Romney's other dilemma involves the economy. Voters routinely quote his recent gaffes about his wife's two Cadillacs or his friendships with NASCAR or professional football team owners.

While the economy has begun to recover in this state, people remain uneasy.
Craig Ochoa, a Hanover Township, Ill., highway commissioner, found that while the economy "may be changing for big manufacturers, for most people things aren't changing as much as they would like.

"That's the issue," he said. "Most people couldn't tell you the difference between a conservative and a liberal."

In fairness to all candidates, which would include President Obama, if they do not appeal to the party base, in the beginning of the campaign stages, and then move to the middle after the nomination process, they stand a chance of going no-where. Obama, however, has a personality that is charismatic, which, when marketed correctly, overcame the dual-messages necessary to get him elected.

Romney, when attempting to appeal to the base, falls flat, and this attempt, although well played, has not garnered the support of the base (going to Santorum and then Gingrich), and at the same time has alienated the moderates – that is the difficulty that all candidates face in the information age 24/7 news cycle, - one can say something in Peoria, and it is news in Idaho Falls. If a candidate can stick to principles, and his person elicits trust, be that candidate a conservative or a liberal, those qualities will bring them to the nomination (most often), and once nominated, the onus is on the candidate to either moderate their message, and move slightly to the center – the most successful in doing so, was Ronald Reagan, who was dismissed as too conservative to take the nomination by the establishment GOP (who preferred he more moderate George H Bush), and the media threw everything in the book at Reagan, from questioning his intellect, to the fact that he was “conservative”. However, he maintained his base, and moved only slightly to the middle – of course, he had Jimmy Carter to run against.

Obama, who is similar in style to Carter, would find a conservative Candidate difficult to best.

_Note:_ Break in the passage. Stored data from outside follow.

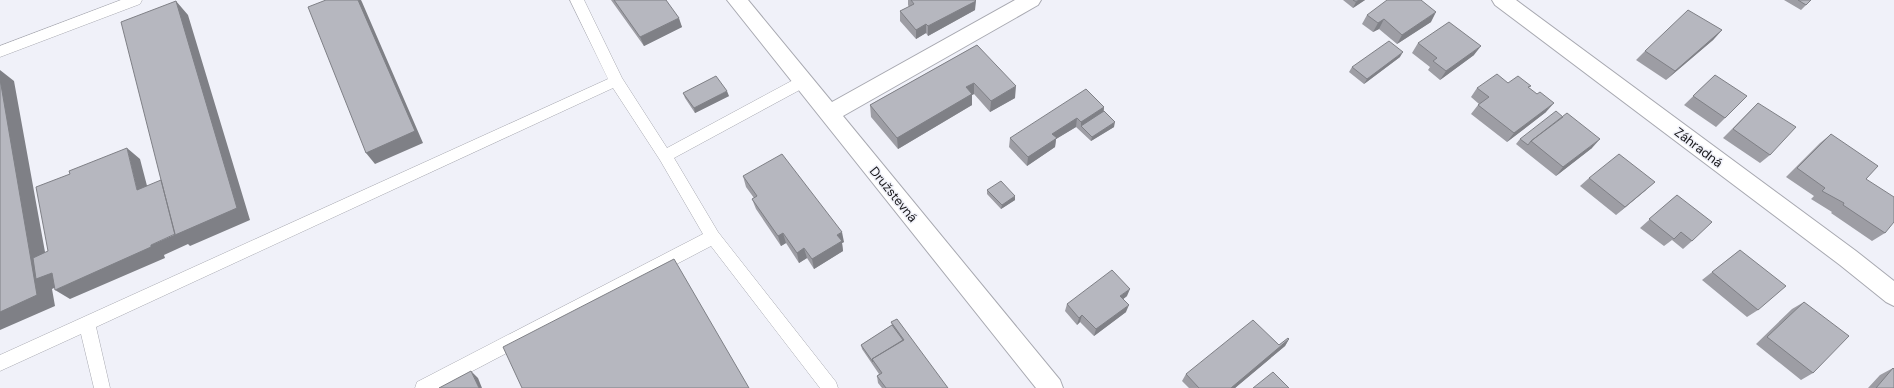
<svg xmlns="http://www.w3.org/2000/svg" width="1894" height="388" font-family="'DM Sans',sans-serif">
<rect width="100%" height="100%" fill="#f0f1f9"/>
<g fill="none" stroke-linecap="round" stroke-linejoin="round">
<defs>
<path id="lane" d="M 121,0 L 142,0 L 140,4 L 0,57 L 0,46 Z
M 570,0 L 584,0 L 622,78 L 667,148 L 797,78 L 802,76 L 807,78 L 809,82 L 807,86 L 674,158 L 718,232 L 836,382 L 838,388 L 820,388 L 711,246 L 440,388 L 415,388 L 417,382 L 703,234 L 660,160 L 613,88 L 96,327 L 110,388 L 94,388 L 81,334 L 0,371 L 0,355 L 608,79 Z"/>
<path id="street" d="M 727,0 L 748,0 L 832,102 L 1015,0 L 1041,0 L 1038,5 L 843,116 L 1060,380 L 1063,388 L 1036,388 Z
M 1492,0 L 1516,0 L 1856,251 L 1894,281 L 1894,306 L 1886,302 L 1840,265 L 1495,5 Z"/>
</defs>
<use href="#lane" stroke="#a8a9b1" stroke-width="1"/>
<use href="#street" stroke="#a8a9b1" stroke-width="2"/>
<use href="#lane" fill="#fff" fill-rule="evenodd"/>
<use href="#street" fill="#fff" fill-rule="evenodd"/>
</g>
<path fill="#9d9da4" d="M 611,0 L 666,0 L 682,27 L 644,46 Z
M 908,0 L 975,0 L 975,10 L 928,36 L 926,33 L 916,39 L 900,21 L 900,11 L 909,7 L 908,5 Z
M 1343,0 L 1365,0 L 1353,8 Z
M 1784,0 L 1811,0 L 1801,10 Z
M 1367,15 L 1431,22 L 1397,44 L 1379,29 L 1373,32 L 1362,24 Z
M 1722,30 L 1713,40 L 1666,80 L 1636,60 L 1645,51 Z
M 1418,43 L 1474,55 L 1440,80 L 1428,70 L 1430,67 L 1412,53 Z
M 977,45 L 1015,98 L 990,112 L 974,94 L 972,95 L 972,105 L 898,149 L 871,117 L 870,105 Z
M 1400,57 L 1364,84 L 1349,72 L 1352,67 Z
M 1715,75 L 1725,118 L 1716,127 L 1684,105 Z
M 1508,83 L 1529,88 L 1546,112 L 1507,142 L 1471,114 L 1478,105 L 1479,104 L 1471,97 L 1477,88 Z
M 683,93 L 729,96 L 695,113 L 685,98 Z
M 1758,103 L 1770,155 L 1760,163 L 1723,138 Z
M 1104,107 L 1104,111 L 1114,127 L 1091,141 L 1076,127 L 1056,139 L 1055,147 L 1027,166 L 1009,147 L 1010,138 Z
M 1831,134 L 1866,179 L 1885,233 L 1872,241 L 1831,213 L 1832,212 L 1811,199 L 1814,196 L 1786,177 L 1820,143 Z
M 1520,139 L 1592,148 L 1556,176 L 1516,144 Z
M 743,176 L 844,242 L 842,243 L 843,251 L 814,269 L 807,258 L 799,263 L 786,243 L 781,246 L 756,209 L 752,199 L 754,198 L 746,187 Z
M 1589,178 L 1646,190 L 1616,215 L 1580,186 Z
M 987,190 L 1015,200 L 1001,209 L 987,194 Z
M 1677,195 L 1692,241 L 1683,249 L 1672,240 L 1664,246 L 1640,228 Z
M 1740,250 L 1758,310 L 1747,317 L 1702,280 Z
M 1127,296 L 1123,299 L 1126,312 L 1094,336 L 1080,322 L 1077,325 L 1065,311 L 1067,304 Z
M 1804,302 L 1813,373 L 1801,380 L 1756,344 L 1792,309 Z
M 891,322 L 948,388 L 882,388 L 878,383 L 877,376 L 879,374 L 862,349 L 861,345 L 892,325 Z
M 1289,339 L 1285,346 L 1235,388 L 1189,388 L 1182,381 L 1186,374 L 1279,345 Z
M 1893,368 L 1894,388 L 1868,388 L 1880,375 Z"/>
<path fill="#7f8086" d="M 358,0 L 361,0 L 362,2 L 423,143 L 375,164 L 366,153 Z
M 1359,0 L 1365,0 L 1353,8 L 1356,2 Z
M 176,1 L 188,15 L 250,220 L 190,246 L 188,244 L 164,255 L 165,258 L 70,299 L 55,290 L 151,245 L 176,234 Z
M 976,1 L 975,10 L 928,36 L 928,26 Z
M 1436,12 L 1431,22 L 1397,44 L 1402,35 Z
M 679,18 L 682,27 L 644,46 L 640,37 Z
M 1384,19 L 1379,29 L 1373,32 L 1378,23 Z
M 926,24 L 926,33 L 916,39 L 916,30 Z
M 1722,30 L 1713,40 L 1666,80 L 1675,71 Z
M 1481,46 L 1474,55 L 1440,80 L 1446,71 Z
M 1403,52 L 1400,57 L 1364,84 L 1367,79 Z
M 0,70 L 14,81 L 49,274 L 52,273 L 67,282 L 52,289 L 55,306 L 0,330 Z
M 974,83 L 974,94 L 972,95 L 972,105 L 898,149 L 897,138 L 966,87 Z
M 1016,86 L 1015,98 L 990,112 L 991,101 Z
M 727,91 L 729,96 L 695,113 L 694,108 Z
M 1554,103 L 1546,112 L 1507,142 L 1514,133 Z
M 1104,107 L 1102,116 L 1081,126 L 1081,122 Z
M 1077,118 L 1076,127 L 1056,139 L 1055,147 L 1027,166 L 1028,157 L 1052,134 Z
M 1115,122 L 1114,127 L 1091,141 L 1092,137 Z
M 1600,139 L 1592,148 L 1556,176 L 1563,167 Z
M 127,148 L 140,159 L 151,201 L 137,190 Z
M 1655,182 L 1646,190 L 1616,215 L 1625,207 Z
M 1015,196 L 1015,200 L 1001,209 L 1002,205 Z
M 842,232 L 844,242 L 842,243 L 843,251 L 814,269 L 812,259 L 837,235 Z
M 783,233 L 786,243 L 781,246 L 778,236 Z
M 804,248 L 807,258 L 799,263 L 797,253 Z
M 1130,289 L 1127,296 L 1117,304 L 1120,296 Z
M 1129,305 L 1126,312 L 1094,336 L 1096,329 Z
M 1082,315 L 1080,322 L 1077,325 L 1079,318 Z
M 1289,339 L 1285,346 L 1235,388 L 1231,388 Z
M 471,371 L 478,378 L 482,388 L 479,388 Z"/>
<path fill="#b6b7bf" stroke="#7f8086" d="M 326,0 L 358,0 L 415,131 L 366,153 L 308,7 Z
M 614,0 L 666,0 L 679,18 L 640,37 Z
M 911,0 L 975,0 L 976,1 L 928,26 L 926,24 L 916,30 L 900,11 L 914,4 Z
M 1353,0 L 1359,0 L 1356,2 Z
M 1387,0 L 1421,0 L 1436,12 L 1402,35 L 1384,19 L 1378,23 L 1367,15 Z
M 1798,0 L 1811,0 L 1806,5 Z
M 176,1 L 237,208 L 175,235 L 121,22 Z
M 1688,10 L 1722,30 L 1675,71 L 1645,51 Z
M 1449,22 L 1481,46 L 1446,71 L 1433,61 L 1437,58 L 1418,43 Z
M 1389,41 L 1403,52 L 1367,79 L 1352,67 Z
M 977,45 L 1016,86 L 991,101 L 974,83 L 966,87 L 972,94 L 897,138 L 870,105 Z
M 1497,74 L 1508,83 L 1518,76 L 1531,86 L 1528,87 L 1537,94 L 1540,92 L 1554,103 L 1514,133 L 1478,105 L 1489,97 L 1477,88 Z
M 1715,75 L 1747,96 L 1725,118 L 1693,96 Z
M 716,76 L 727,91 L 694,108 L 683,93 Z
M 0,79 L 37,295 L 0,312 Z
M 1086,89 L 1104,107 L 1081,122 L 1077,118 L 1052,134 L 1057,138 L 1028,157 L 1010,138 Z
M 1758,103 L 1796,127 L 1770,155 L 1733,129 Z
M 1104,111 L 1115,122 L 1092,137 L 1081,126 Z
M 1556,111 L 1563,117 L 1531,141 L 1528,145 L 1520,139 Z
M 1567,113 L 1600,139 L 1563,167 L 1531,141 Z
M 1831,134 L 1878,166 L 1866,179 L 1894,197 L 1894,222 L 1885,233 L 1843,205 L 1844,203 L 1822,191 L 1825,188 L 1797,168 Z
M 127,148 L 137,190 L 161,180 L 175,234 L 151,245 L 151,247 L 55,290 L 52,273 L 36,279 L 33,258 L 48,251 L 36,187 L 70,174 L 69,171 Z
M 782,154 L 842,232 L 837,235 L 842,241 L 812,259 L 804,248 L 797,253 L 783,233 L 778,236 L 752,199 L 757,196 L 743,176 Z
M 1619,154 L 1655,182 L 1625,207 L 1589,178 Z
M 1001,181 L 1015,196 L 1002,205 L 987,190 Z
M 1677,195 L 1712,222 L 1692,241 L 1681,232 L 1674,239 L 1649,219 Z
M 1740,250 L 1786,286 L 1758,310 L 1712,272 Z
M 674,259 L 749,388 L 522,388 L 503,347 Z
M 1112,270 L 1130,289 L 1120,296 L 1129,305 L 1096,329 L 1082,315 L 1079,318 L 1067,304 Z
M 1804,302 L 1849,336 L 1813,373 L 1767,337 Z
M 897,319 L 948,388 L 886,388 L 877,376 L 882,373 L 872,359 L 904,340 L 891,322 Z
M 1253,320 L 1279,345 L 1288,338 L 1289,339 L 1231,388 L 1199,388 L 1186,374 Z
M 892,325 L 903,340 L 872,359 L 873,362 L 861,345 Z
M 1893,368 L 1894,369 L 1894,388 L 1876,388 Z
M 471,371 L 479,388 L 439,388 Z
M 1273,372 L 1289,388 L 1253,388 Z"/>
<g text-anchor="middle" stroke-width="3" stroke-linejoin="round" paint-order="stroke">
<g font-size="13" fill="#19191c" stroke="#f0f1f9">
<text transform="translate(1699 147) rotate(37)" y="5">Záhradná</text>
<text transform="translate(894 194) rotate(51)" y="5">Družstevná</text>
</g>
</g>
</svg>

This may be why a Chicago group of Obama campaign activists headed to the island of Puerto Rico (and Romney does very well in all the territories), to denounce Santorum. It may be the polling that shows Santorum besting Obama in key states - Ohio, Florida, North Carolina and Virginia, while Obama Bests Romney by 2 points. (Rasmussen). This calls into question which candidate the President would prefer to run against: the one that the media supports, or the one which the media takes every opportunity to maligned.